→ **原文**
-------
对图像求梯度的异同
动机
最近在做补丁攻击相关研究,对使用adam更新与直接使用梯度更新方差产生了兴趣,想搞清楚这二者是否是一样的。此博客记录本次小测试与结论。
先说结论:使用adam对补丁进行更新与使用torch.autograd.grad()方式求得的梯度是一样的。
验证方式
import torch
from torch import models
import torch.nn as nn
model = models.resnet(pretained=True)
criterion = nn.CrossEntropy()
patch = torch.rand((1, 3, 50, 50))
patch = torch.autograd.Variable(patch)
patch.requires_grad = True
# ---------------- 1. 使用adam进行优化 ----------------
optimizer = torch.optim.Adam([patch], lr=0.01)
masks = torch.zeros((1,3,224,224))
mask[:,:,87:137,87:137] = 1
inputs = torch.ones((1, 3, 224, 224))
label = torch.tensor([1])
patch = F.interploate(patch, (224,224))
input_patch = inputs * (1 - mask) + patch * mask
output = model(input_patch)
loss = criterion(output, label)
grad_1 = torch.autograd.grad(loss, patch, create_graph=False, retain_graph=False)[0] # shape: [3,50,50]
optimizer.zero_grad()
optimizer.backward()
optimizer.step()
# ---------------- 2. 使用梯度进行优化 ----------------
masks = torch.zeros((1,3,224,224))
mask[:,:,87:137,87:137] = 1
inputs = torch.ones((1, 3, 224, 224))
label = torch.tensor([1])
patch = F.interploate(patch, (224,224))
-------
→ **给定数据**
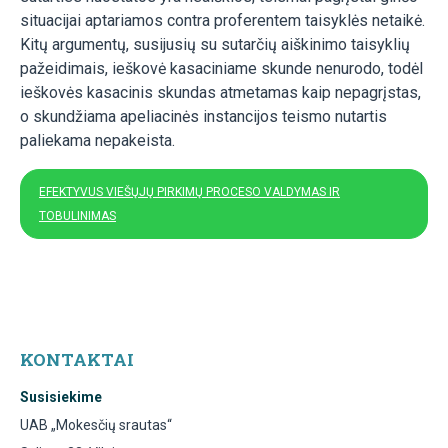
situacijai aptariamos contra proferentem taisyklės netaikė.
Kitų argumentų, susijusių su sutarčių aiškinimo taisyklių
pažeidimais, ieškovė kasaciniame skunde nenurodo, todėl
ieškovės kasacinis skundas atmetamas kaip nepagrįstas,
o skundžiama apeliacinės instancijos teismo nutartis
paliekama nepakeista.
EFEKTYVUS VIEŠŲJŲ PIRKIMŲ PROCESO VALDYMAS IR
TOBULINIMAS
KONTAKTAI
Susisiekime
UAB „Mokesčių srautas“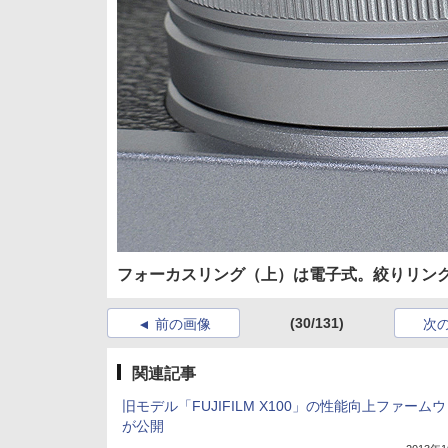
フォーカスリング（上）は電子式。絞りリン
(30/131)
前の画像
次
関連記事
旧モデル「FUJIFILM X100」の性能向上ファーム
が公開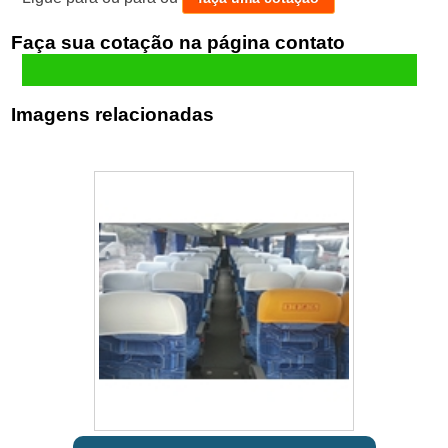
Faça sua cotação
Imagens relacionadas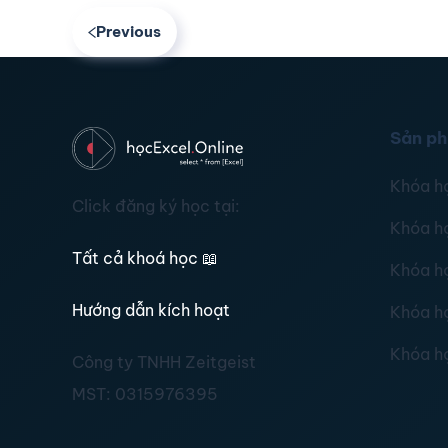
Previous
Sản p
Khóa h
Click đăng ký học tại:
Khóa h
Tất cả khoá học
📖
Khóa h
Hướng dẫn kích hoạt
Khóa h
Khóa h
Công ty TNHH Zeitgeist
MST:
0315976395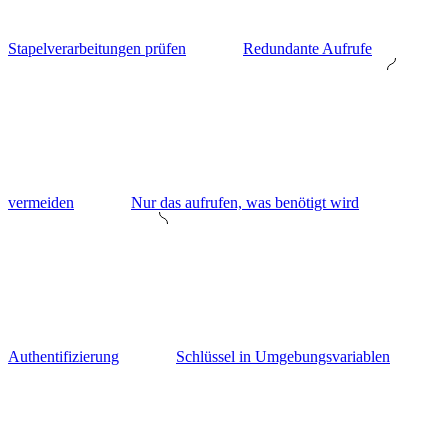
Stapelverarbeitungen prüfen
Redundante Aufrufe
vermeiden
Nur das aufrufen, was benötigt wird
Authentifizierung
Schlüssel in Umgebungsvariablen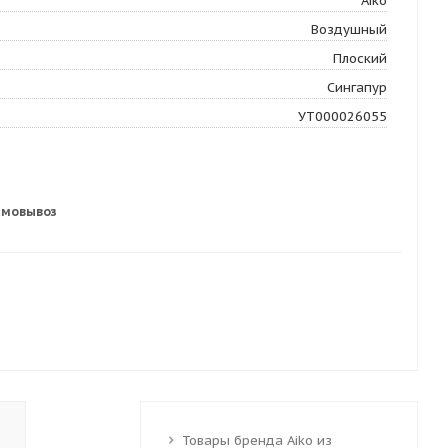
Aiko
Воздушный
Плоский
Сингапур
УТ000026055
амовывоз
Товары бренда Aiko из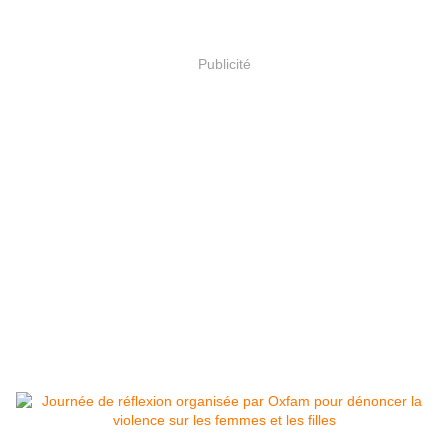
Publicité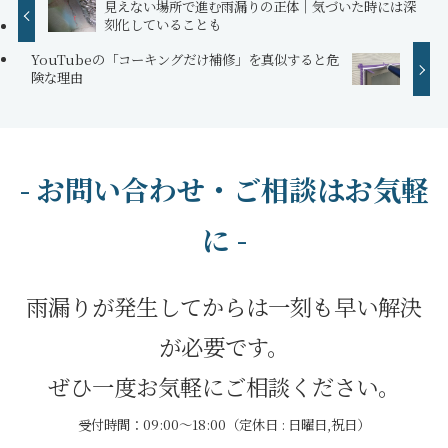
見えない場所で進む雨漏りの正体｜気づいた時には深
刻化していることも
YouTubeの「コーキングだけ補修」を真似すると危
険な理由
- お問い合わせ・ご相談はお気軽
に -
雨漏りが発生してからは一刻も早い解決
が必要です。
ぜひ一度お気軽にご相談ください。
受付時間：09:00～18:00（定休日 : 日曜日,祝日）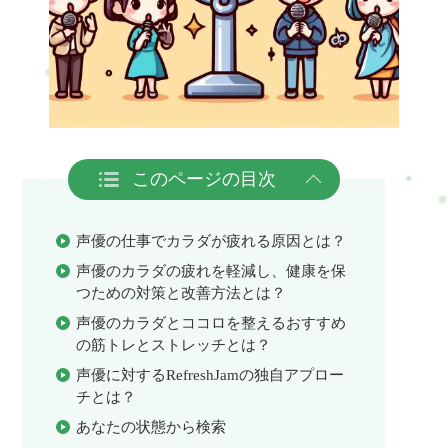
このページの目次
声優の仕事でカラダが疲れる原因とは？
声優のカラダの疲れを軽減し、健康を保
つための対策と改善方法とは？
声優のカラダとココロを整えるおすすめ
の筋トレとストレッチとは？
声優に対するRefreshJamの独自アプロー
チとは？
あなたの状態から検索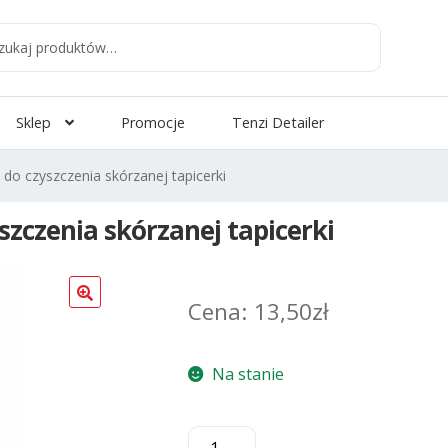
aj
:
Sklep
Promocje
Tenzi Detailer
o czyszczenia skórzanej tapicerki
zczenia skórzanej tapicerki
13,50
zł
Na stanie
ilość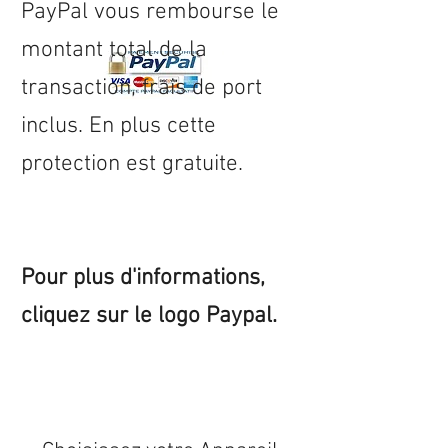
PayPal vous rembourse le
montant total de la
transaction, frais de port
inclus. En plus cette
protection est gratuite.
Pour plus d'informations,
cliquez sur le logo Paypal.
Expédition sous 24/48h
* si
disponible en stock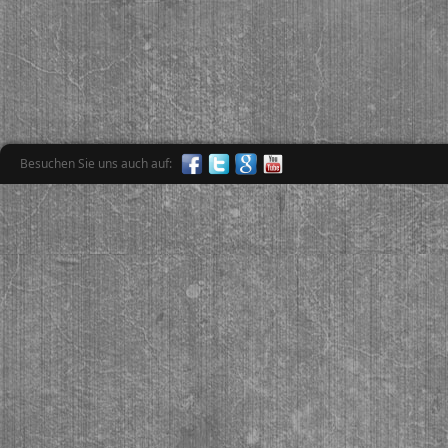
Besuchen Sie uns auch auf: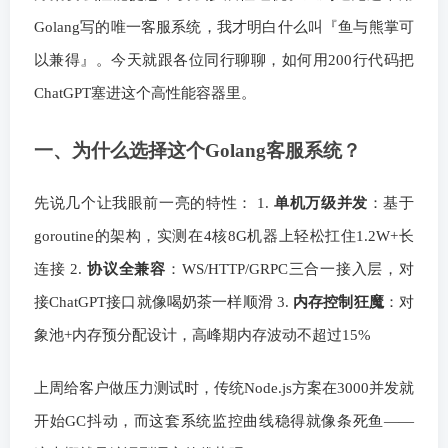
Golang写的唯一客服系统，我才明白什么叫『鱼与熊掌可
以兼得』。今天就跟各位同行聊聊，如何用200行代码把
ChatGPT塞进这个高性能容器里。
一、为什么选择这个Golang客服系统？
先说几个让我眼前一亮的特性： 1.
单机万级并发
：基于
goroutine的架构，实测在4核8G机器上轻松扛住1.2W+长
连接 2.
协议全兼容
：WS/HTTP/GRPC三合一接入层，对
接ChatGPT接口就像喝奶茶一样顺滑 3.
内存控制狂魔
：对
象池+内存预分配设计，高峰期内存波动不超过15%
上周给客户做压力测试时，传统Node.js方案在3000并发就
开始GC抖动，而这套系统监控曲线稳得就像条死鱼——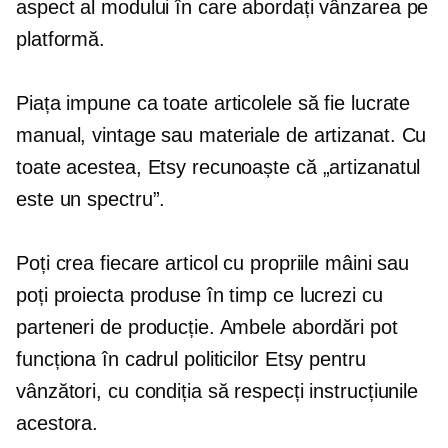
aspect al modului în care abordați vânzarea pe
platformă.
Piața impune ca toate articolele să fie lucrate
manual, vintage sau materiale de artizanat. Cu
toate acestea, Etsy recunoaște că „artizanatul
este un spectru”.
Poți crea fiecare articol cu propriile mâini sau
poți proiecta produse în timp ce lucrezi cu
parteneri de producție. Ambele abordări pot
funcționa în cadrul politicilor Etsy pentru
vânzători, cu condiția să respecți instrucțiunile
acestora.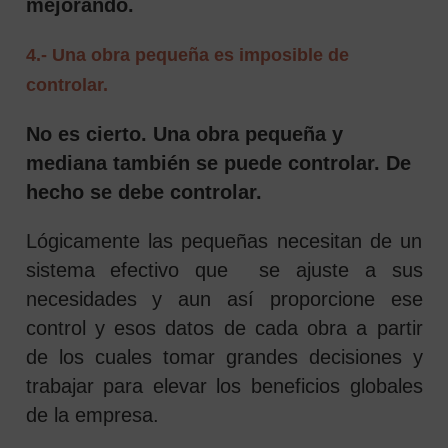
mejorando.
4.- Una obra pequeña es imposible de
controlar.
No es cierto. Una obra pequeña y
mediana también se puede controlar. De
hecho se debe controlar.
Lógicamente las pequeñas necesitan de un
sistema efectivo que se ajuste a sus
necesidades y aun así proporcione ese
control y esos datos de cada obra a partir
de los cuales tomar grandes decisiones y
trabajar para elevar los beneficios globales
de la empresa.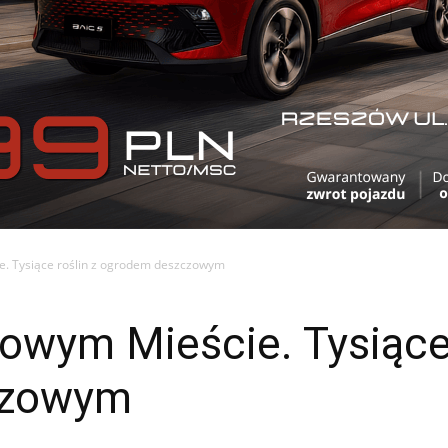
. Tysiące roślin z ogrodem deszczowym
owym Mieście. Tysiące 
czowym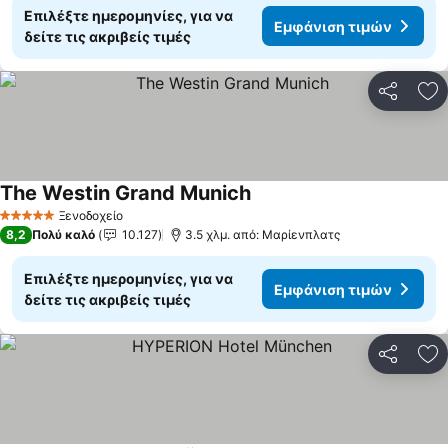
Επιλέξτε ημερομηνίες, για να
Εμφάνιση τιμών
δείτε τις ακριβείς τιμές
Κοινοποί
Πρ
The Westin Grand Munich
Εμφάνιση τιμών
Ξενοδοχείο
5 Αστέρια
8,2
Πολύ καλό
10.127
3.5 χλμ. από: Μαρίενπλατς
Επιλέξτε ημερομηνίες, για να
Εμφάνιση τιμών
δείτε τις ακριβείς τιμές
Κοινοποί
Πρ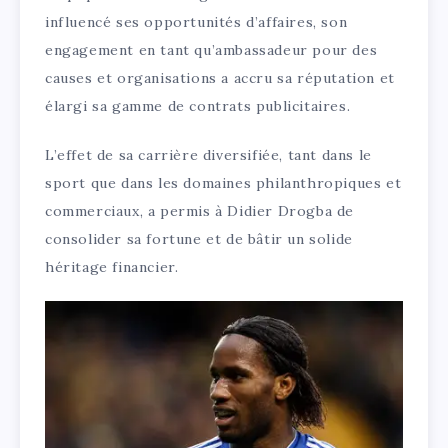
influencé ses opportunités d’affaires, son
engagement en tant qu’ambassadeur pour des
causes et organisations a accru sa réputation et
élargi sa gamme de contrats publicitaires.
L’effet de sa carrière diversifiée, tant dans le
sport que dans les domaines philanthropiques et
commerciaux, a permis à Didier Drogba de
consolider sa fortune et de bâtir un solide
héritage financier.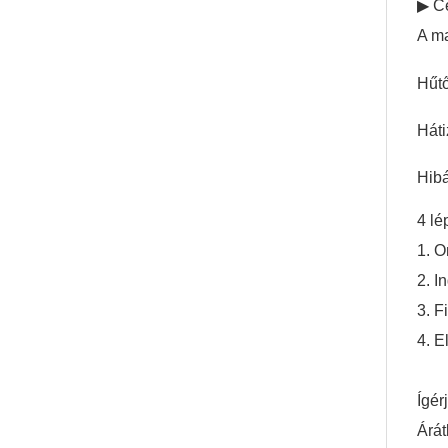
▶ C
A ma
Hűtő
Háti
Hibá
4 lé
1. O
2. I
3. F
4. E
Ígér
Árát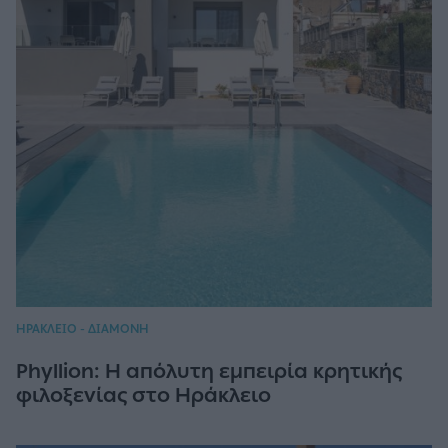
ΗΡΑΚΛΕΙΟ - ΔΙΑΜΟΝΗ
Phyllion: Η απόλυτη εμπειρία κρητικής
φιλοξενίας στο Ηράκλειο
-------
→ **任务说明**
• 1. 请用两句话概括原文。
• 2. 把原文中的这句话译成英文：“先说结论：使用adam对补丁进行更新与使用torch.autograd.grad()方式求得的梯度是一样的。”

→ **参考答案**
• 1. 作者在做补丁攻击相关研究时，想弄清使用Adam更新与直接使用梯度更新是否一样，并通过一次小测试加以验证。结论是：使用Adam对补丁进行更新与使用torch.autograd.grad()方式求得的梯度是一样的。

• 2. To state the conclusion first: updating the patch with Adam and the gradient obtained with torch.autograd.grad() are the same.